Reading passage:
____
The City of Sheffield Youth Orchestra is an orchestra in Sheffield, England. It has about 90 players whose age range from 13 to 21 years, with half still being at school with the rest at college, many of them training as professional musicians. The orchestra assembles three times a year during holiday periods for concentrated training courses with tutors and conductors of professional standing. They have worked with many distinguished soloists including Natalie Clein, Matthew Barley and Leonel Morales.

The C.S.Y.O. is the only UK youth orchestra to be a triple winner in the Sainsbury's Youth Orchestra Series (the major UK youth orchestra competition), and in the finals on two other occasions.

Over the past few years the orchestra has performed in the Pablo Casals International Festival in Spain 2008, southern Poland in 2007, Croatia in 2002 and again at the Pula International Music Festival performing Swan Lake with the Bolshoi Ballet in 2005, invited to play at the inaugural concert of the 4th International Piano Festival in Granada, Spain in 2004, for the Lord Mayor of London at the Barbican concert hall in London, given highly acclaimed performances at the Edinburgh Fringe Festival in 1994, 1999 and 2003, represented the UK at the Second Festival of European Youth Orchestras in Florence, Italy in 2000. The orchestra was asked to record the backing track at Abbey Road Studios, London,  to a  commercial recording of John Lennon's last song. Prior to this the orchestra has toured in the Czech Republic, Germany, the Benelux countries, Switzerland, Norway, France, Spain and Poland. During summer 2009 the orchestra toured in the Leipzig area of Germany.
____
Exercise description:
Answer these questions from the passage on the City of Sheffield Youth Orchestra:
(a) What is the age range of its players?
(b) How many times has it won the Sainsbury's Youth Orchestra Series?
(c) Where did it tour during summer 2009?
____
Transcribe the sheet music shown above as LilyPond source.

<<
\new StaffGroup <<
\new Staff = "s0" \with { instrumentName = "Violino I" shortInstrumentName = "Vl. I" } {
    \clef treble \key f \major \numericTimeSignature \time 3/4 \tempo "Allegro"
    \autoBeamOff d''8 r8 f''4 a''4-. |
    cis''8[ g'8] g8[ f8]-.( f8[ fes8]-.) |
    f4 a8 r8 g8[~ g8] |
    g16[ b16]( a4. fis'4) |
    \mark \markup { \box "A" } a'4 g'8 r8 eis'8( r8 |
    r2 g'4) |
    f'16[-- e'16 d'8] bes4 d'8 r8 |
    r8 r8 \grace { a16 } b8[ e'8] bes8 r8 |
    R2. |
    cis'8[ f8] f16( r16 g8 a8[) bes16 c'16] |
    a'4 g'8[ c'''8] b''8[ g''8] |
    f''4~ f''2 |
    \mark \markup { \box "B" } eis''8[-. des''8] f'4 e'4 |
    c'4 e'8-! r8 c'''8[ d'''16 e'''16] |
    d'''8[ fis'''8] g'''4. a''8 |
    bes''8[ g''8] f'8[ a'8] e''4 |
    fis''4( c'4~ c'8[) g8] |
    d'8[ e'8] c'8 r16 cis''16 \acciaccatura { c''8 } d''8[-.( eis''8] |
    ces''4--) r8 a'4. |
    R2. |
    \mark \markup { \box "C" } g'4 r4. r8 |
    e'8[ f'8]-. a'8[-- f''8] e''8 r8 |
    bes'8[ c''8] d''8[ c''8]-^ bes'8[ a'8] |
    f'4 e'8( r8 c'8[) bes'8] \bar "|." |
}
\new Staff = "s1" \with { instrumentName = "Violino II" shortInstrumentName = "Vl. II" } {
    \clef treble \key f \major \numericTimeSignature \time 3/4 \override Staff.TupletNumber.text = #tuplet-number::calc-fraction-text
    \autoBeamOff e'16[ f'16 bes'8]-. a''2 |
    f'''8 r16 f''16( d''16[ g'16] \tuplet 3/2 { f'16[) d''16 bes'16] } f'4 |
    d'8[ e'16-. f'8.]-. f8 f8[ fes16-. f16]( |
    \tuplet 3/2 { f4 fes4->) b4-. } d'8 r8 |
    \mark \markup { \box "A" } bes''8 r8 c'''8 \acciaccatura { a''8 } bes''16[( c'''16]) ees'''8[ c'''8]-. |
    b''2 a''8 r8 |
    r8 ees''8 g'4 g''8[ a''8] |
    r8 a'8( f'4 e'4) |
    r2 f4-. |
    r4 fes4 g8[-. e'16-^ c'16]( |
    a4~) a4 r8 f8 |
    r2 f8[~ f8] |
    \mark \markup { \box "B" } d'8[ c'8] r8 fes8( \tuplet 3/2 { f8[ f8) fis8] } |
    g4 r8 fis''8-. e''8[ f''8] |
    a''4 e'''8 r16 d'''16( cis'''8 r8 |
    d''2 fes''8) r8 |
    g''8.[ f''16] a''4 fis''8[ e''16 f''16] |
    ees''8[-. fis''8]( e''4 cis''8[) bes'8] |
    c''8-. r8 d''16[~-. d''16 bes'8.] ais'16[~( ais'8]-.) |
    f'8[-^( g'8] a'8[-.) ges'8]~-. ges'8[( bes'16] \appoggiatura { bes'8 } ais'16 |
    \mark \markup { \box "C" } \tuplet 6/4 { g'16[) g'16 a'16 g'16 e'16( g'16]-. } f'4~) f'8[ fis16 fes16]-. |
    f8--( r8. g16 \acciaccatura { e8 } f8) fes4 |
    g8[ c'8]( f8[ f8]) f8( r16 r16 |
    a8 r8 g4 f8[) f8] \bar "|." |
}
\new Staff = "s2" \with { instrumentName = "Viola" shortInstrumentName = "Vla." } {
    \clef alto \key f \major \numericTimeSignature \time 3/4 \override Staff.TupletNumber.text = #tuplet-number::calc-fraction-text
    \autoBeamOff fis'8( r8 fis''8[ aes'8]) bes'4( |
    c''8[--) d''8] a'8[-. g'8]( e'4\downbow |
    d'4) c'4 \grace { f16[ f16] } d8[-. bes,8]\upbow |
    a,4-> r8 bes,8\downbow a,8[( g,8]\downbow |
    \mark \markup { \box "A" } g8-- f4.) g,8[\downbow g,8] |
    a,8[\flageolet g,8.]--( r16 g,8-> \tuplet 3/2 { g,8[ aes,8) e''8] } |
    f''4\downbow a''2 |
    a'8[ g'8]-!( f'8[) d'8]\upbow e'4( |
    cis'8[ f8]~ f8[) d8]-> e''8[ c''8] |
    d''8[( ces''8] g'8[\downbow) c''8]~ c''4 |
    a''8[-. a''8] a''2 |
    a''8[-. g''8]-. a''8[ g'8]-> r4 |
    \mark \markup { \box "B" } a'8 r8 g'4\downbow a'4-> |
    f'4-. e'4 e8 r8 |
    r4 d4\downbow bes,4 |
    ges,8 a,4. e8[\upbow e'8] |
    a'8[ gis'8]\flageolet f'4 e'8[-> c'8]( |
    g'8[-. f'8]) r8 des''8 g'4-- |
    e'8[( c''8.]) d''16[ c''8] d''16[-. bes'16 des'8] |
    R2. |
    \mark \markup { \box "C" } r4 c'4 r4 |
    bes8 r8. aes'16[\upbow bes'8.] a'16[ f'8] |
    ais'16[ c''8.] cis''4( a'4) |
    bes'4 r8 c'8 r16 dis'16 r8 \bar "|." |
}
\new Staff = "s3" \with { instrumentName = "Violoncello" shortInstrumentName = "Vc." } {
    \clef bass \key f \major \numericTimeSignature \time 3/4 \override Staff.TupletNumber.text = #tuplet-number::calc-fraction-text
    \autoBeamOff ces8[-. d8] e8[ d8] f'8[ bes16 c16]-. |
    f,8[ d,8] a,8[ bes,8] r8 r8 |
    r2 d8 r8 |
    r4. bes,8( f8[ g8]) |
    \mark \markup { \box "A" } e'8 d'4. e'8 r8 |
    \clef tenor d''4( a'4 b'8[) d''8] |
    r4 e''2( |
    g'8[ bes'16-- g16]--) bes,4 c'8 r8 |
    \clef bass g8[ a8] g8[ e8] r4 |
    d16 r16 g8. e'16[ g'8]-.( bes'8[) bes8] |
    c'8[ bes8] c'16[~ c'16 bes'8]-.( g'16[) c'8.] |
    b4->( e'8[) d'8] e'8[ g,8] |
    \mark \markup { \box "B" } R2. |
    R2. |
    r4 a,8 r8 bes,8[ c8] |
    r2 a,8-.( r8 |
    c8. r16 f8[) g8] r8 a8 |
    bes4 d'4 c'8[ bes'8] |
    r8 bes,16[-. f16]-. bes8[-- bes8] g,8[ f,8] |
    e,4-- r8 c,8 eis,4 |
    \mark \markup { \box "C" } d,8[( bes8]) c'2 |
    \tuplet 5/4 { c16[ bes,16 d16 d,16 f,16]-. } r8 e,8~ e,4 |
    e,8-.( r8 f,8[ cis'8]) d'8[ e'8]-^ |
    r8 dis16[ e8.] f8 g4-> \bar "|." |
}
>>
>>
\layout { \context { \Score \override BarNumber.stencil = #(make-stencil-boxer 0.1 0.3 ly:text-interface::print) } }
____
Exercise answer:
(a) From 13 to 21 years.
(b) Three times.
(c) The Leipzig area of Germany.